In January, we painted, did some remodeling and moved. Crazy, busy time in our lives all filled with excitement, worry, and some sadness. Our world as we knew it was changing.
In February, Dakota came into our lives one week and the next Cody left our world. We had an engagement party for Stacey and Rocky where we announced that our world was forever going to be changed with the birth of a baby. One week later, our world was changed again....
I knew something just wasn't quite right. I wasn't sick, tired yes, but not sick. I even told Jason that maybe I needed to take another pregnancy test just to be sure! Sunday morning I started spotting very lightly. Thought that maybe I had just been overdoing it so I laid down. The spotting began getting heavier followed by cramps. Sunday was a hard day for both of us. We have waited for this child for such a long time, and to be loosing this baby was heart breaking.
Monday morning we went to Tucson to see the doctor. As we waited a very long time in the office, it began to wear on me. As teenage girls with their moms, women who looked like they were on the drugs, etc. came in, I wondered why I was the one having a miscarriage. Wasn't I a better candidate to raise a child? But as I sat their I realized how arrogant that was of me to even think that way. Who was I to question what God has planned for our lives? The best thing is is that I don't even have to understand why, but just trust that God loves me.
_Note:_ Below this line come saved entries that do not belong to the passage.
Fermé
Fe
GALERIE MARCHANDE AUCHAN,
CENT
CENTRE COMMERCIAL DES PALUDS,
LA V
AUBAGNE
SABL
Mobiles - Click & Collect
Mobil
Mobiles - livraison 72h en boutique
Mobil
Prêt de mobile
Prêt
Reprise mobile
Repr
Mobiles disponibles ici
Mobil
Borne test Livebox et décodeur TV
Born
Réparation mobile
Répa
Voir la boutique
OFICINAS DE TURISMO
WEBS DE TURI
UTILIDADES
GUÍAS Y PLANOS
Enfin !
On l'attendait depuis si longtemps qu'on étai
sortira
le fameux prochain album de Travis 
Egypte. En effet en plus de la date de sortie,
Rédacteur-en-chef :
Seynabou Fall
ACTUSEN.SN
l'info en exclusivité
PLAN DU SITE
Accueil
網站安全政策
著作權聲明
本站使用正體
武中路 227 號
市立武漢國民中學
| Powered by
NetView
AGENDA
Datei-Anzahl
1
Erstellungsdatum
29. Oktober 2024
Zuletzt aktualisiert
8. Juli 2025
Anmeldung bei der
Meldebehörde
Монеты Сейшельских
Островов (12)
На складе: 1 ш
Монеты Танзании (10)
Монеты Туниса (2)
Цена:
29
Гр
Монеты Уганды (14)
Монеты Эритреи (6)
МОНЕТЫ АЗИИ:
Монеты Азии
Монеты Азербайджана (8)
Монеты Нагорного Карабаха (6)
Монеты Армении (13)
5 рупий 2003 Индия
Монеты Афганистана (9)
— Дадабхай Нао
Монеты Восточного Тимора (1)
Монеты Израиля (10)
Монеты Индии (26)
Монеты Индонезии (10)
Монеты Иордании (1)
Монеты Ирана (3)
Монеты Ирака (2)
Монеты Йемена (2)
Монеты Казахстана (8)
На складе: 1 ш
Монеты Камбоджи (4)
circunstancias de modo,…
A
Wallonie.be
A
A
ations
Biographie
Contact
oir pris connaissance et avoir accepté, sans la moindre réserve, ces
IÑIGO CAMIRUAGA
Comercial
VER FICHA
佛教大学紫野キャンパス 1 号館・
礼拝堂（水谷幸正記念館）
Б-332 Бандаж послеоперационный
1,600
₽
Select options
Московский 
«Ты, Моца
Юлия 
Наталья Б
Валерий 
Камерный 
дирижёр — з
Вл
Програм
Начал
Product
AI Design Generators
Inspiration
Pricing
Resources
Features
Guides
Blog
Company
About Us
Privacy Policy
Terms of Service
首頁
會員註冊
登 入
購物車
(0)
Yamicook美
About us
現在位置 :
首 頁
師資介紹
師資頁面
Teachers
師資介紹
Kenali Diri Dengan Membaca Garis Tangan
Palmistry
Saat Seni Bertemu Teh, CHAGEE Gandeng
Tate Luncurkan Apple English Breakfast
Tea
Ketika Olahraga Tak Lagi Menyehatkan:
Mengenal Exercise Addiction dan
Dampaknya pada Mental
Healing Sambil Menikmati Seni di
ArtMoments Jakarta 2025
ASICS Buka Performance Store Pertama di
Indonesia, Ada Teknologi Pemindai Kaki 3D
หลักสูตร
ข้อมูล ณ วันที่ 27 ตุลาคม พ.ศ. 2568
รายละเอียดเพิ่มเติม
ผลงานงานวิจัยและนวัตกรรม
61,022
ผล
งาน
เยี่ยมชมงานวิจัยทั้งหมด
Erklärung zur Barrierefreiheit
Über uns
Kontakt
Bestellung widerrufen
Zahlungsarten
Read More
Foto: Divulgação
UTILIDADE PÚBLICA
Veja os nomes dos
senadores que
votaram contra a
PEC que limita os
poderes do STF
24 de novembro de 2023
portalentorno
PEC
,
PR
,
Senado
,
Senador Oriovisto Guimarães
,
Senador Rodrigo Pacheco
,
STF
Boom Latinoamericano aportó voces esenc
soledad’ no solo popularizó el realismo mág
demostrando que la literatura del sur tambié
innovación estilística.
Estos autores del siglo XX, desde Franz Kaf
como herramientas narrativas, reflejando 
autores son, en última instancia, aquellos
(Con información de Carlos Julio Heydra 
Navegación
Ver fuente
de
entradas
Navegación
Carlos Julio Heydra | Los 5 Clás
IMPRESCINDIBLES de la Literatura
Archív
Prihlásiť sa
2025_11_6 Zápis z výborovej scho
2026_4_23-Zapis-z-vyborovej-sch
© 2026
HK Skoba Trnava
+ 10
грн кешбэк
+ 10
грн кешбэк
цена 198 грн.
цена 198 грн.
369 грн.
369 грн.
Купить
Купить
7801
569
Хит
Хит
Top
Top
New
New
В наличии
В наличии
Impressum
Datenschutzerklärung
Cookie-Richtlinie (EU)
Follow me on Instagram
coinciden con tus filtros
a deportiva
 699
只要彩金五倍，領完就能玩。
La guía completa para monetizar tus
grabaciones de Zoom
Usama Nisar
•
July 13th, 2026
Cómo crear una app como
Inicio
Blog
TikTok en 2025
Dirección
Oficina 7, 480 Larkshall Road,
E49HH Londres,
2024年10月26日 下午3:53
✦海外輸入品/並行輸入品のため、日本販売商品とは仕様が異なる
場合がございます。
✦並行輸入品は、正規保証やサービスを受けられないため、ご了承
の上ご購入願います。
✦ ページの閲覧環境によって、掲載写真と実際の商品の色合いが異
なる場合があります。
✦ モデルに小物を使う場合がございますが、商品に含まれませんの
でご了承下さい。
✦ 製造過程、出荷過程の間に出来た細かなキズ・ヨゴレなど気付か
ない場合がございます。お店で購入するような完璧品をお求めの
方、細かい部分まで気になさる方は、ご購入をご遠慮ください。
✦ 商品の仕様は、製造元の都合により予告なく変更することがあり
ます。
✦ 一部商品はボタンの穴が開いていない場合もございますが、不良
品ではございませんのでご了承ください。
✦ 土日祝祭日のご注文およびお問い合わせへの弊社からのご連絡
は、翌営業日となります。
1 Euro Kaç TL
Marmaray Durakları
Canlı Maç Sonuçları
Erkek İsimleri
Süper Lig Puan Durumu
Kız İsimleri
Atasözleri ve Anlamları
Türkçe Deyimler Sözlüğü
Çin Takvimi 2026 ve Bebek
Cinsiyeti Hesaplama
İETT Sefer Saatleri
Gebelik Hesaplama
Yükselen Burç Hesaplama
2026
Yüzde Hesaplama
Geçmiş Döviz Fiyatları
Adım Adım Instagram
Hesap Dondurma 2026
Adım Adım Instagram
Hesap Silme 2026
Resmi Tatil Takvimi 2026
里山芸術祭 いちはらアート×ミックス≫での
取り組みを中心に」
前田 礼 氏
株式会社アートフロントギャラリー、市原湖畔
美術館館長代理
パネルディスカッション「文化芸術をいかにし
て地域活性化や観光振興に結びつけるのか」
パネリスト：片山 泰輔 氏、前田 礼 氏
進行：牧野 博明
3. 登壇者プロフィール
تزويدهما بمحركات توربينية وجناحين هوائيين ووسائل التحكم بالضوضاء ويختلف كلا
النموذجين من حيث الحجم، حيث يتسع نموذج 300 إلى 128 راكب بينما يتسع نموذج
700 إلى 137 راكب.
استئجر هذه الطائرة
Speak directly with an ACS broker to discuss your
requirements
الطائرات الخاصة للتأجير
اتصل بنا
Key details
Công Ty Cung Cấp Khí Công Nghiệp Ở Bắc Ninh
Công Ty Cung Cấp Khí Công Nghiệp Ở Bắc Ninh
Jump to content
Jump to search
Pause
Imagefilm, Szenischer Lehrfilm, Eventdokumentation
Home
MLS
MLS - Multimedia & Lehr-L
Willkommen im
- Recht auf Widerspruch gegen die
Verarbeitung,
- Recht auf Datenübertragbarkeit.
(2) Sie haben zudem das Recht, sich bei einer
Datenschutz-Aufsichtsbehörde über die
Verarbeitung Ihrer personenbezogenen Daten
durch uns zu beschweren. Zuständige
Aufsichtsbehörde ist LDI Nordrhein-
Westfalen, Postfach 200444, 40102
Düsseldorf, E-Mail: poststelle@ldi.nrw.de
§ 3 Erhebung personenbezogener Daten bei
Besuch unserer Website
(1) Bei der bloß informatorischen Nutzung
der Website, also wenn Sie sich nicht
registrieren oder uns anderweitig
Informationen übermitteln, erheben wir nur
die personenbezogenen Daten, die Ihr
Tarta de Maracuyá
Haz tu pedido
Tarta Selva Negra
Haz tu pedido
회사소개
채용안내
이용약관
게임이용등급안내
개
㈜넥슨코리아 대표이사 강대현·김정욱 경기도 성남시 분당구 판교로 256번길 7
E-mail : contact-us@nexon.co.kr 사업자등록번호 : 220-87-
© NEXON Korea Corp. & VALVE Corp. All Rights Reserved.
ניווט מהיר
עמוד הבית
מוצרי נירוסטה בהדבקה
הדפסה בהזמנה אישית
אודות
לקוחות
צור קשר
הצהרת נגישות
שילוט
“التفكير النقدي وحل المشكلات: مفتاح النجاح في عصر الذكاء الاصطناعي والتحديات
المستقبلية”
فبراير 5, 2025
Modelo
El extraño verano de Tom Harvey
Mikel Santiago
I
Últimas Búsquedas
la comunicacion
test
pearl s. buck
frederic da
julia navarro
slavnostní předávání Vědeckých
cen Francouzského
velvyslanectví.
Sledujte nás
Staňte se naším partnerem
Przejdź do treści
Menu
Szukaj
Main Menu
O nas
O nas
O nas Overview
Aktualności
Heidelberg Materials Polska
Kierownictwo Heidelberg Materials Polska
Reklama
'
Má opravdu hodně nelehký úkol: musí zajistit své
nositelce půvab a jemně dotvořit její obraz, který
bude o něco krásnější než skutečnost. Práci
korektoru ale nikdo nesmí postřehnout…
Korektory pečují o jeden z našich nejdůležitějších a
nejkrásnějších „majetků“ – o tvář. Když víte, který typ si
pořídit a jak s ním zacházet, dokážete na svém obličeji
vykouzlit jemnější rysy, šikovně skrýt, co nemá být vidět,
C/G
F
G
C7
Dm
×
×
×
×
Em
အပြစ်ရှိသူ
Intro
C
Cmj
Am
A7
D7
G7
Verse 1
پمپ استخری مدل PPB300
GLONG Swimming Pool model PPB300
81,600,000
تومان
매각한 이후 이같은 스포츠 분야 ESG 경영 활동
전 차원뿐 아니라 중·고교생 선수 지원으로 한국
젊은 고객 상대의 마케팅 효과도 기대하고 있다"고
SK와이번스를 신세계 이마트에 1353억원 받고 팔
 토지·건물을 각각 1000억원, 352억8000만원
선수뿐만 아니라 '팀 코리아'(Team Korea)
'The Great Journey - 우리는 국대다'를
There is nothing like the loss of a child, whether if they are only 7 weeks, 25 weeks, 3 years, or 40 years old.
James 4:14
whereas you do not know what will happen tomorrow. For what is your life? It is even a vapor that appears for a little time and then vanishes away.
Prayer for the President of the United States
3 years ago
5 comments:
Oh Candice, I hope you know we are all hurting with/for you and Jason and just so praying for y'all. Even amidst this challenging and hurtful time, y'all are still seeking to trust God and follow His Word....as always, y'all are such a great example for all of us.
I love y'all so, so, so much.
Oh, Sweet, Sweet Candice, I had so hoped you would blog about this. I so know the feelings you had as you watched all the pregnant people come and go from the drs office, many probably either not excited to be pregnant or just down right sad to be pregnant. And yes, why is it that they can and will carry their babies to full term and possibly have healthy babies, but more likely have babies born dependent on drugs or worse, and yet, these babies will grow up not knowing the love of a Mama and Daddy and will most definitely not have an emotionally healthy life. Worse yet they will not be taught about God's love nor how to truly love and trust Him. The human side of us just can't see why that happens. It is so wonderful that you and Jason have such a loving trusting relationship with our Lord who cares for us in ways we can not even imagine. Thank you for your sweet, sweet spirit that brings all of us back to giving God the glory, no matter what the situation, and totally placing our love and trust in Him.
One of my first thoughts as I knew that we were losing this precious baby, was that while all of us here are so sad, that his/her aunts/uncles that we never got to hold and know are playing with him/her in heaven now along with all the great and great grandparents that have gone before. Most importantly he/she is with God and all the angels!
You capture so well the things that all of us feel in this time of trial. A preacher I once knew used to say that the second thing he wanted to do in heaven, after seeing Jesus, was to go ask why... Sometimes all we can do is try to learn patience in waiting.
He says that no trial comes but that we can deal with it...but sometimes His esteem of us and of what we can handle seems to be so much greater than ours. I think that is why He provided the family and community to hold each other up. Remember that we all are holding both of you up to God in prayer while we try to hold you up with words and smiles and hugs and a shoulder to lean on.
Candice,
I just wanted to say that we love you and Jason so much. We are both so sad for you. Janette told me and it was such an emotional day. :( I just want you to know we are lifting you up in prayer. Your going to make an exceptional momma someday, of that I'm sure! I know you have heard this over and over but...God has a plan, even though we don't always understand it.
I'm so proud of how you are able to put your trust in God. You really are a great example for all of us and an encouragement to me...
Hang in there. I love you tons and tons! If you need anything just call.
Candice, I was so saddened to hear this news. I was in your same shoes not too, too long ago. It's such a roller coaster of emotions...from utter elation and joy to letdown and just sheer sadness.
I do want to just share my experience because I think it's encouraging. Your body is more fertile now than ever! I had a miscarriage August 1, 2002. And then I was pregnant by the end of September. Alex was born in June!
Sending love and prayers to you and Jason!